───── TEXT FOR ANALYSIS ─────

As a composer, Arthur Fickénscher was influenced by Bach, Wagner and César Franck. His work reflected contemporary trends and was cast in a "sensuous mysticism" that intrigued many of his musical colleagues, particularly Percy Grainger (1882-1961) who considered Fickénscher to be one of the few musical geniuses of the 20th century.

Scope and Content

The Papers of Arthur Fickénscher contain ca. 2,000 items (11 shelf feet) that span the years 1895-1995. The largest portion of the papers, consists of originals and copies of virtually all of the music that Fickénscher produced. The remaining portion contains correspondence and other papers of a professional and personal nature. The collection has been divided into three major groups:

Group I, (Correspondence), contains letters sent to Fickénscher and drafts and second copies of letters that he prepared. The correspondence is subdivided into three categories: (1) General, (2) Named and (3) Polytone Related. These are listed by date or by correspondent name to highlight special interest or subject matter.

Group II, (Professional and Personal), contains items relating to Fickénscher's music and academic career activities. These include published articles; biographical background about his life and work; catalogue descriptions of his music; memorabilia in the form of concert and recital programs; reviews and newspaper clippings; a compilation of notes, drawings and music relating to the evolution and development of the "Polytone;" and an assortment of other miscellaneous items consisting of financial and contract records of the University of Virginia's McIntire Concerts(1919-1939); photographs of family and friends; instructor notes for voice lessons; some brochures about musical instruments; name and address notebooks and family birth, marriage and burial documents.

───── TASK DATA ─────

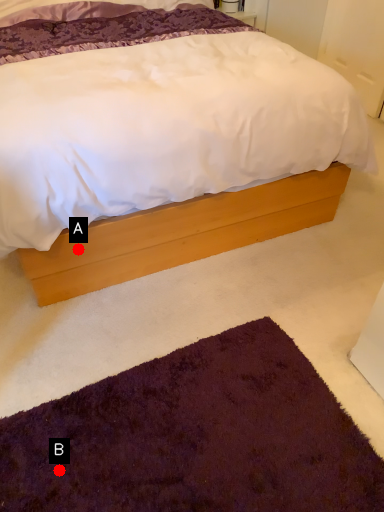
Question: Two points are circled on the image, labeled by A and B beside each circle. Which point is closer to the camera?

Choices:
 (A) A is closer
 (B) B is closer

Answer: (B)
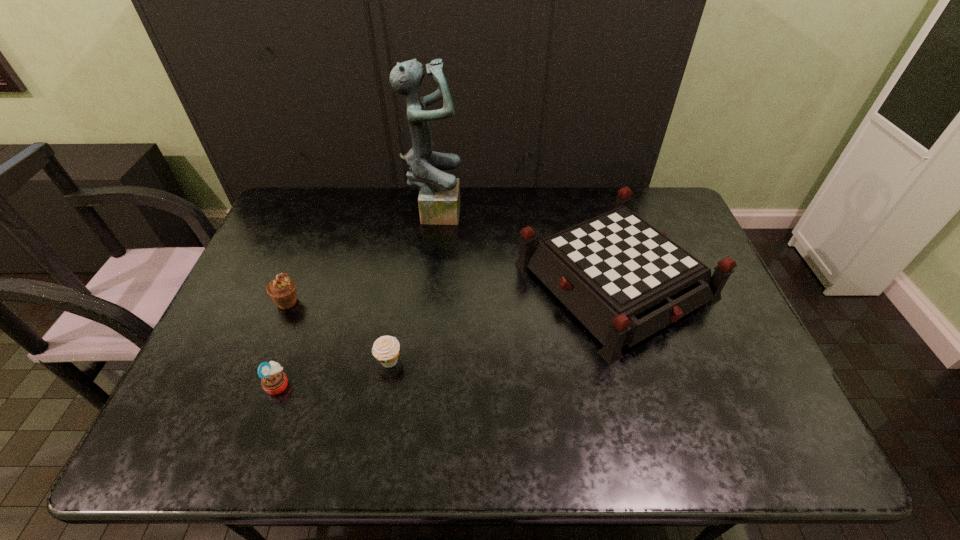
Where is `the closest object to the farthest muffin`? The height and width of the screenshot is (540, 960). the closest object to the farthest muffin is located at coordinates click(x=274, y=381).

This screenshot has width=960, height=540. What are the coordinates of `the third closest object to the farthest muffin` in the screenshot? It's located at (439, 198).

What are the coordinates of `muffin that is the second closest one to the rightmost muffin` in the screenshot? It's located at (282, 290).

I want to click on muffin that stands as the second closest to the checkerboard, so click(x=274, y=381).

What are the coordinates of `vacant space that satisfies the following two spatial constraints: 1. on the back side of the rightmost object; 2. on the right side of the farthest muffin` in the screenshot? It's located at (296, 281).

This screenshot has height=540, width=960. In order to click on vacant space that satisfies the following two spatial constraints: 1. on the face of the rightmost object; 2. on the left side of the tallest object in this screenshot , I will do `click(427, 281)`.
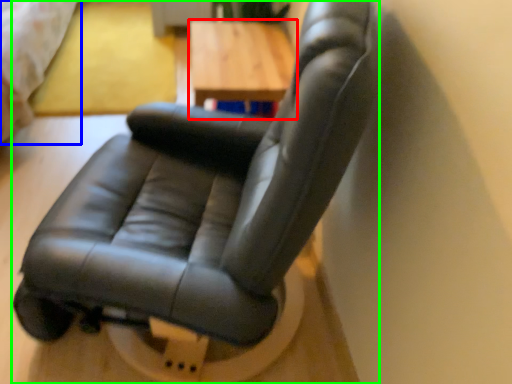
Question: Based on their relative distances, which object is nearer to table (highlighted by a red box)? Choose from bed (highlighted by a blue box) and chair (highlighted by a green box).

Choices:
 (A) bed
 (B) chair

Answer: (B)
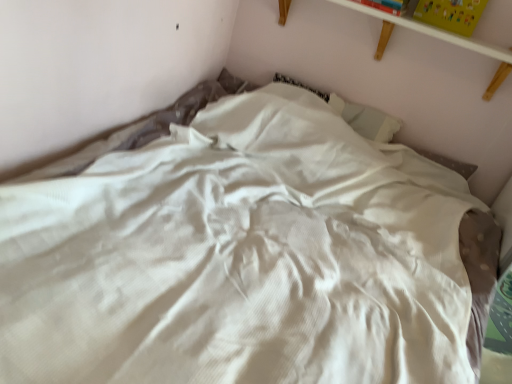
Question: Is white wooden shelf at upper center to the left of yellow matte paper at upper right, which is counted as the 1th paperback book, starting from the right, from the viewer's perspective?

Choices:
 (A) no
 (B) yes

Answer: (B)

Question: Is white wooden shelf at upper center smaller than yellow matte paper at upper right, which is counted as the second paperback book, starting from the left?

Choices:
 (A) no
 (B) yes

Answer: (A)

Question: Is the position of white wooden shelf at upper center more distant than that of yellow matte paper at upper right, which is counted as the second paperback book, starting from the left?

Choices:
 (A) yes
 (B) no

Answer: (B)

Question: Is yellow matte paper at upper right, which is counted as the 1th paperback book, starting from the right, located within white wooden shelf at upper center?

Choices:
 (A) no
 (B) yes

Answer: (A)

Question: Is white wooden shelf at upper center oriented towards yellow matte paper at upper right, which is counted as the 1th paperback book, starting from the right?

Choices:
 (A) yes
 (B) no

Answer: (B)

Question: Is yellow matte paper at upper right, which is counted as the second paperback book, starting from the left, wider or thinner than hardcover book at upper right, the 2th paperback book from the right?

Choices:
 (A) wide
 (B) thin

Answer: (B)

Question: Does point (478, 11) appear closer or farther from the camera than point (353, 1)?

Choices:
 (A) closer
 (B) farther

Answer: (A)

Question: In terms of height, does yellow matte paper at upper right, which is counted as the second paperback book, starting from the left, look taller or shorter compared to hardcover book at upper right, the 1th paperback book in the left-to-right sequence?

Choices:
 (A) short
 (B) tall

Answer: (B)

Question: Considering their positions, is yellow matte paper at upper right, which is counted as the 1th paperback book, starting from the right, located in front of or behind hardcover book at upper right, the 1th paperback book in the left-to-right sequence?

Choices:
 (A) behind
 (B) front

Answer: (B)

Question: From a real-world perspective, is white wooden shelf at upper center physically located above or below hardcover book at upper right, the 2th paperback book from the right?

Choices:
 (A) below
 (B) above

Answer: (A)

Question: Based on their positions, is white wooden shelf at upper center located to the left or right of hardcover book at upper right, the 1th paperback book in the left-to-right sequence?

Choices:
 (A) right
 (B) left

Answer: (A)

Question: Does point (343, 0) appear closer or farther from the camera than point (362, 3)?

Choices:
 (A) closer
 (B) farther

Answer: (B)

Question: From the image's perspective, relative to hardcover book at upper right, the 2th paperback book from the right, is white wooden shelf at upper center above or below?

Choices:
 (A) above
 (B) below

Answer: (B)

Question: Considering the positions of point (282, 9) and point (479, 3), is point (282, 9) closer or farther from the camera than point (479, 3)?

Choices:
 (A) closer
 (B) farther

Answer: (B)

Question: Is white wooden shelf at upper center bigger or smaller than yellow matte paper at upper right, which is counted as the second paperback book, starting from the left?

Choices:
 (A) small
 (B) big

Answer: (B)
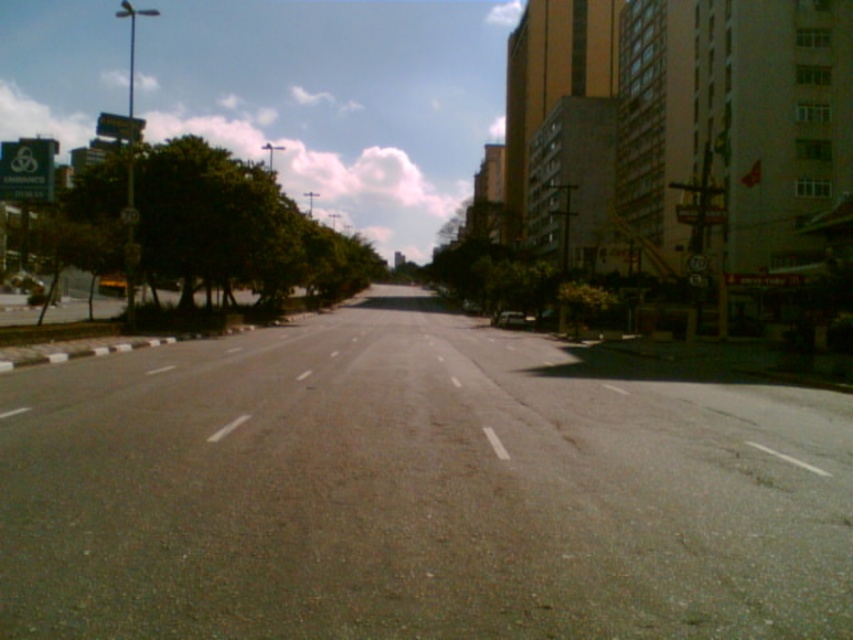
Between point (363, 285) and point (514, 316), which one is positioned behind?

The point (363, 285) is more distant.

Between green leafy tree at left and metallic silver car at center, which one appears on the right side from the viewer's perspective?

From the viewer's perspective, metallic silver car at center appears more on the right side.

What do you see at coordinates (210, 227) in the screenshot? I see `green leafy tree at left` at bounding box center [210, 227].

Where is `green leafy tree at left`? green leafy tree at left is located at coordinates (210, 227).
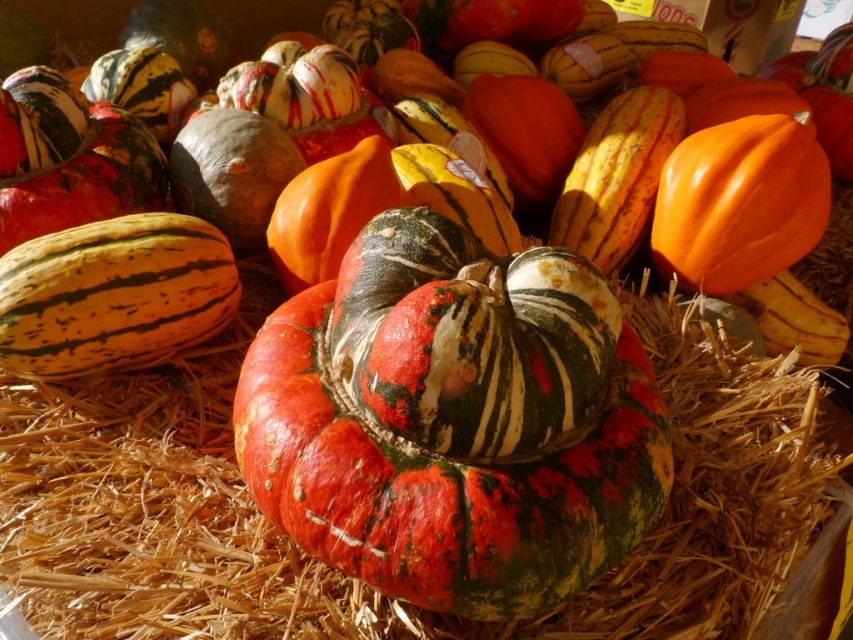
Does point (782, 449) come behind point (548, 282)?

Yes, point (782, 449) is farther from viewer.

Which of these two, textured straw at center or speckled orange and green gourd at center, stands shorter?

speckled orange and green gourd at center is shorter.

Which is behind, point (720, 625) or point (488, 266)?

The point (720, 625) is behind.

In order to click on textured straw at center in this screenshot , I will do 358,580.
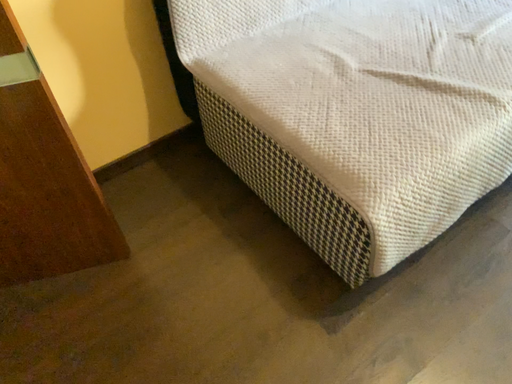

─────

CHECK YOUR UNDERSTANDING:
a: Repeat the portion of the passage on Arthur Fickénscher's papers that begins at the words "Group II, (Professional" and stops after the words "and burial documents.".
b: In the data excerpts, swap "screenshot" for "image" in the lines beginning at the line that has "coordinates click(x=274, y=381)." and stopping after the line that has "at (282, 290).", leaving everything else unchanged. Give back only those lines.

ANSWERS BY TASK:
a:
Group II, (Professional and Personal), contains items relating to Fickénscher's music and academic career activities. These include published articles; biographical background about his life and work; catalogue descriptions of his music; memorabilia in the form of concert and recital programs; reviews and newspaper clippings; a compilation of notes, drawings and music relating to the evolution and development of the "Polytone;" and an assortment of other miscellaneous items consisting of financial and contract records of the University of Virginia's McIntire Concerts(1919-1939); photographs of family and friends; instructor notes for voice lessons; some brochures about musical instruments; name and address notebooks and family birth, marriage and burial documents.

b:
Where is `the closest object to the farthest muffin`? The height and width of the image is (540, 960). the closest object to the farthest muffin is located at coordinates click(x=274, y=381).

This image has width=960, height=540. What are the coordinates of `the third closest object to the farthest muffin` in the image? It's located at (439, 198).

What are the coordinates of `muffin that is the second closest one to the rightmost muffin` in the image? It's located at (282, 290).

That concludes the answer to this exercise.